Investigation of role of antisite disorder in the pristine cage compound FeGa$_3$

TL;DR

This study explores how controlled antisite disorder in FeGa$_3$ influences its electronic and magnetic properties, revealing a transition from semiconducting to metallic behavior driven by site disorder.

Contribution

It provides new insights into how antisite disorder affects the ground state of FeGa$_3$, linking structural disorder to electronic and magnetic phase transitions.

Findings

Disorder induces a transition from semiconducting to metallic state.

Site disorder hierarchy influences magnetic properties.

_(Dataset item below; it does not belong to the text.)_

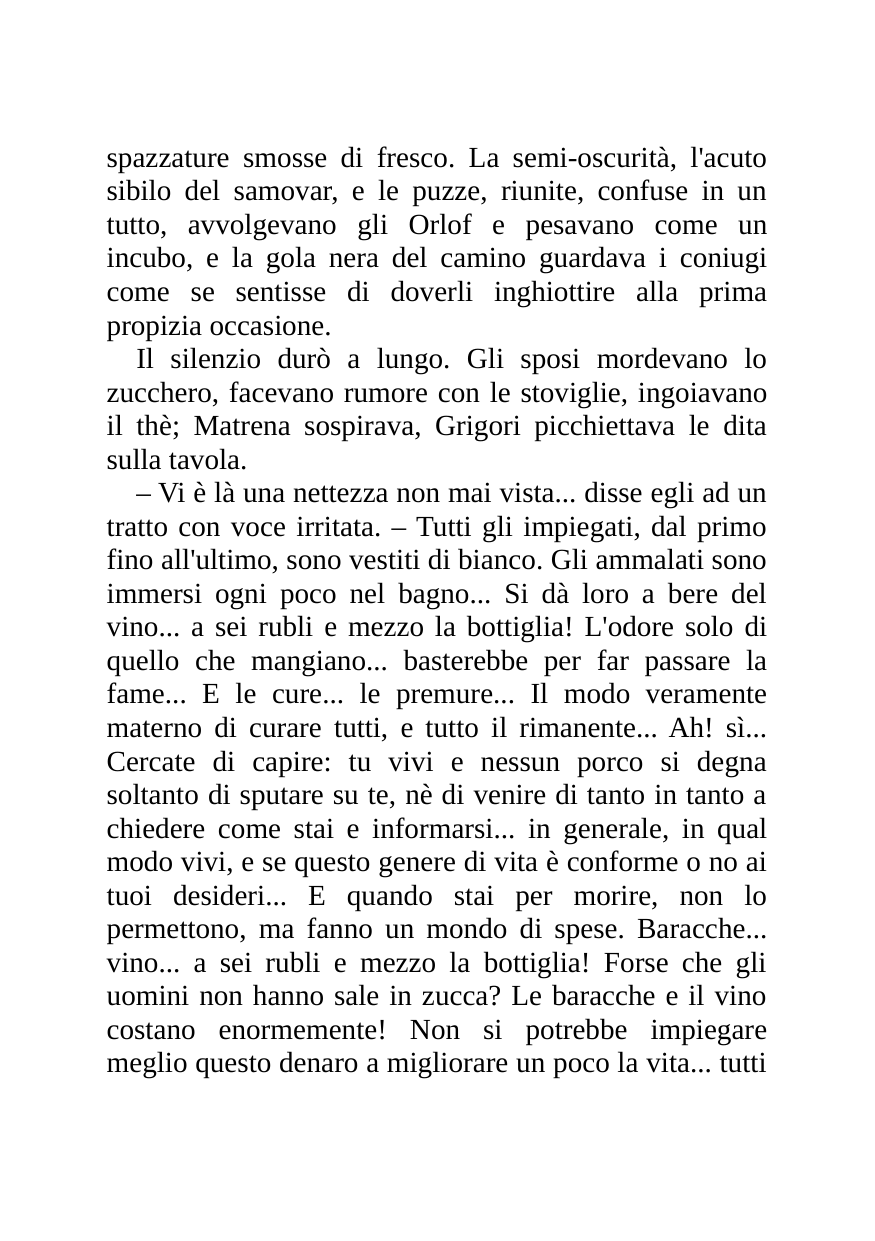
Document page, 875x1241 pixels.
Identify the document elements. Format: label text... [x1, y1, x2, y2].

text – Vi è là una nettezza non mai vista... disse egli ad un tratto con voce irritata. – Tutti gli impiegati, dal primo fino all'ultimo, sono vestiti di bianco. Gli ammalati sono immersi ogni poco nel bagno... Si dà loro a bere del vino... a sei rubli e mezzo la bottiglia! L'odore solo di quello che mangiano... basterebbe per far passare la fame... E le cure... le premure... Il modo veramente materno di curare tutti, e tutto il rimanente... Ah! sì... Cercate di capire: tu vivi e nessun porco si degna soltanto di sputare su te, nè di venire di tanto in tanto a chiedere come stai e informarsi... in generale, in qual modo vivi, e se questo genere di vita è conforme o no ai tuoi desideri... E quando stai per morire, non lo permettono, ma fanno un mondo di spese. Baracche... vino... a sei rubli e mezzo la bottiglia! Forse che gli uomini non hanno sale in zucca? Le baracche e il vino costano enormemente! Non si potrebbe impiegare meglio questo denaro a migliorare un poco la vita... tutti [106, 475, 768, 1079]
text Il silenzio durò a lungo. Gli sposi mordevano lo zucchero, facevano rumore con le stoviglie, ingoiavano il thè; Matrena sospirava, Grigori picchiettava le dita sulla tavola. [106, 341, 768, 475]
text spazzature smosse di fresco. La semi-oscurità, l'acuto sibilo del samovar, e le puzze, riunite, confuse in un tutto, avvolgevano gli Orlof e pesavano come un incubo, e la gola nera del camino guardava i coniugi come se sentisse di doverli inghiottire alla prima propizia occasione. [106, 140, 768, 341]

Quantitative analysis of Fe and Ga site occupation deviations.

Abstract

The role of controlled disorder in the strong correlated narrow gap semiconductor candidate FeGa$_3$ has been investigated. Polycrystalline samples were synthesized by the combination of arc-melting furnace and successive annealing processes. Deviations of the occupation number of Fe and Ga sites from those expected in the pristine compound were quantified with X-ray analysis. Besides that, electrical transport and magnetization measurements reveal that hierarchy in Fe and Ga site disorder tunes the ground state of FeGa$_3$ from paramagnetic semiconducting to a magnetic metal. These findings are discussed within the framework of Anderson metal-insulator transitions and spin fluctuations.